A second “symbol of hope” is the declining number of abortions in Wisconsin, said the bishop.

“That is a great tribute to the work and the sacrifices and the prayers that all of you have engaged in over the years and I feel privileged to come to a diocese in a state where abortion is declining,” he said.

The country also faces grave challenges, said Bishop Ricken. The most recent is the Freedom of Choice Act, proposed federal legislation which would overturn current laws that limit abortions and require parental involvement in minors’ abortion decisions.

“This is a serious and severe and dark challenge to the most innocent of lives,” said the bishop, adding that members of the diocese have been asked to participate in a postcard campaign urging congressional leaders to oppose FOCA.

Bishop Ricken referred to a column he wrote last October in The Compass, in which he said the protection of life in the womb is “the social justice issue of our day.”

“If there is no life, there is no other social justice issue at all,” he said. “So this is the social justice issue of our time and of our age.

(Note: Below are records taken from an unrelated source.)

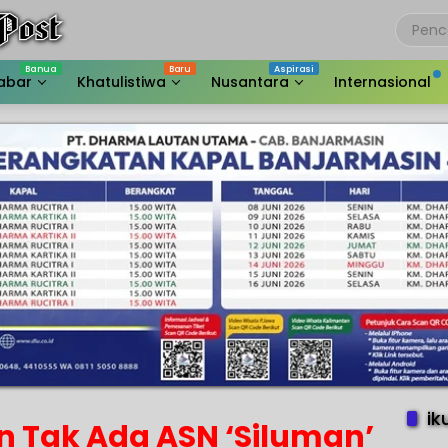
abar
Khatulistiwa
Nusantara
Internasional
ik
n Tak Ada ASN ‘Siluman’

And if we really have integrity for following the social justice mission of the church, we must build upon the foundation of the gift of life and the protection of that gift of the most defenseless and voiceless of all human beings, the child in the womb.”

Bishop Ricken called the fight against abortion a “spiritual battle.”

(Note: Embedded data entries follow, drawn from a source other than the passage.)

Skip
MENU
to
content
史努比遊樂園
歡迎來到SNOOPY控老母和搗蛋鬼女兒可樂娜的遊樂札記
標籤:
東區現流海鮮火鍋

“It’s a battle between the powers of light and darkness,” he explained. “As the Scriptures say, it’s a battle between principalities and powers, and you and I become puppets in that battle unless we choose to be obedient to God and say yes to Christ and openly joyfully, gladly do what we can do to preserve and protect the gift of life.”

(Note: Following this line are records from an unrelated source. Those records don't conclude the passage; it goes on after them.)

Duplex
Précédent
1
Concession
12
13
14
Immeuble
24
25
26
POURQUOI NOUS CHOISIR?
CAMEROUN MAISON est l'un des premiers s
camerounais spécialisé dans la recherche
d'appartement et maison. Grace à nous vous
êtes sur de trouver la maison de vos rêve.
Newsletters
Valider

He also warned that becoming complacent would risk souls.

“Brothers and sisters, this is something we are going to have to answer for at the judgment seat of Christ,” he said. “It won’t be just those who (have chosen) abortion, but it will be that silent majority that said nothing, that did nothing to promote the gift of life.”

Prayer and action are weapons in the fight against abortion, said Bishop Ricken. “Certain kinds of political action are very important also, as long as they are done with great love and compassion,” he said. “It would require great sacrifices, maybe even the shedding of blood, but … we must protect the gift of life of those who are most defenseless.”

Preventing abortions begins with preventing unwanted pregnancies. This means educating young people about chaste living, said Bishop Ricken.

“We need to make sure (young men and women) know the teaching of the church, so they save their bodies, which are temples of God, for sexual expression in the context of marriage and marriage alone,” he said. “We have to start teaching and preaching more clearly and having the courage to do so. I encourage my brother priests and deacons and I know you do already, but speak clearly about these issues. Lives are at stake. To the extent that we remain silent, perhaps we too are culpable.”

Bishop Ricken concluded his homily on a positive note, saying he is not discouraged.

“The longer this goes on, the more firm it makes me in my convictions. The Lord can use those weaknesses we have and turn them into strengths to protect life,” he said. “I know that everyone in this church … is already doing these things and I urge you to increase your efforts.

“Christ has come to set us free … and we must use the forces of truth and liberation to free ourselves and our culture from the grip of death and preach the culture of life in our world today.”